▶ _Problem_:
The answer must consist of every line from the data that holds the string "classList".

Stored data
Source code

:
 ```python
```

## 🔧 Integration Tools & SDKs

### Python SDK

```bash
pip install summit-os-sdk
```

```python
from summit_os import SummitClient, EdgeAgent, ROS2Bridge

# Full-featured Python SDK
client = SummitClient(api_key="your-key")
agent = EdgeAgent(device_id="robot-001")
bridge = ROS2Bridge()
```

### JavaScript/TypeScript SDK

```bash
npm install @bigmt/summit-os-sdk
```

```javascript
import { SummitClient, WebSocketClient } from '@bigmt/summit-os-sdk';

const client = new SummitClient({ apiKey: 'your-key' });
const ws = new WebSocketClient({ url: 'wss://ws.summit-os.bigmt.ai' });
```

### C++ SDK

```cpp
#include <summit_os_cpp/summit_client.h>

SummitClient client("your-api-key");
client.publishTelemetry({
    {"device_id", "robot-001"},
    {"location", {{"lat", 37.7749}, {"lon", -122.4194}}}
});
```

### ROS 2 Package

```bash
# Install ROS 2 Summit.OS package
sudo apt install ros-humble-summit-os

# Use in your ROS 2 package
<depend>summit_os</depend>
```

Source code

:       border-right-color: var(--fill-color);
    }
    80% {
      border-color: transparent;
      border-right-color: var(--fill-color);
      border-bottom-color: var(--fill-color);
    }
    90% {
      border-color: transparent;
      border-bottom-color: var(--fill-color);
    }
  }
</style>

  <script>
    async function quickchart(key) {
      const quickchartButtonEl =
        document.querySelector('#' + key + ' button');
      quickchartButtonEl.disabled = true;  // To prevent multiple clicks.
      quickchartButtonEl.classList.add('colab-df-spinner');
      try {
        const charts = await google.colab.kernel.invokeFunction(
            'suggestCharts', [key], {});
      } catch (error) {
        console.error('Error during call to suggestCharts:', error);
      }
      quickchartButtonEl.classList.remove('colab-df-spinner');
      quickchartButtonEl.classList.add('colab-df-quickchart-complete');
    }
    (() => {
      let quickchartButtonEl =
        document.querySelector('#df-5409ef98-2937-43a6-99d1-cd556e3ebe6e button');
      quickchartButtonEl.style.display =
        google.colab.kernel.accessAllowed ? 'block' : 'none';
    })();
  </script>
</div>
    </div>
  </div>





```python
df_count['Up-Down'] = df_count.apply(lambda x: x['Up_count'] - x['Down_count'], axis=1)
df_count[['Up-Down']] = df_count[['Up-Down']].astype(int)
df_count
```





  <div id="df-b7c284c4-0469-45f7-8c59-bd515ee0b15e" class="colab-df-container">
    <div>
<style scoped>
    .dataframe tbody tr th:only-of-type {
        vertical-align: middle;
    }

▶ _Reply_:
      quickchartButtonEl.classList.add('colab-df-spinner');
      quickchartButtonEl.classList.remove('colab-df-spinner');
      quickchartButtonEl.classList.add('colab-df-quickchart-complete');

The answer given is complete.